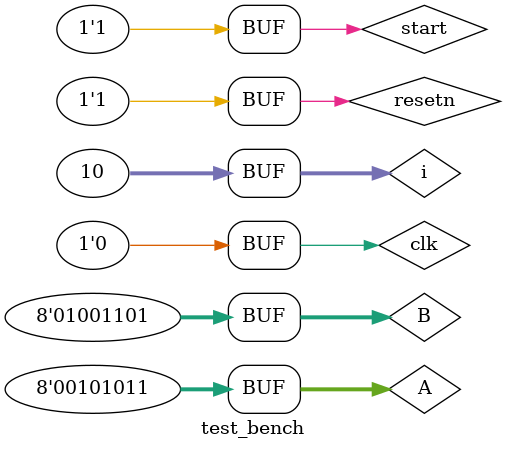
<source format=v>
module test_bench();
reg clk, resetn, start;
reg [7:0] A, B;
wire [15:0] P;
wire done;
integer i;
shift_multiply ut(.clk(clk), .resetn(resetn), .start(start), .A(A), .B(B), .P(P), .done(done));
initial
begin
	clk=0;resetn=0; 
	#2; clk=1; 
	A=8'b00101011; B= 8'b01001101;
	#2 resetn=1; clk=0; start=1'b1;
	for(i=0; i<=9;i=i+1) begin
	#20 clk =1; #20 clk=0;
	end
end
endmodule
</source>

--*--

▶ **Assignment**: In the records above, some lines may contain the word "start"; copy every one of them.

▶ **Answer section**:
reg clk, resetn, start;
shift_multiply ut(.clk(clk), .resetn(resetn), .start(start), .A(A), .B(B), .P(P), .done(done));
	#2 resetn=1; clk=0; start=1'b1;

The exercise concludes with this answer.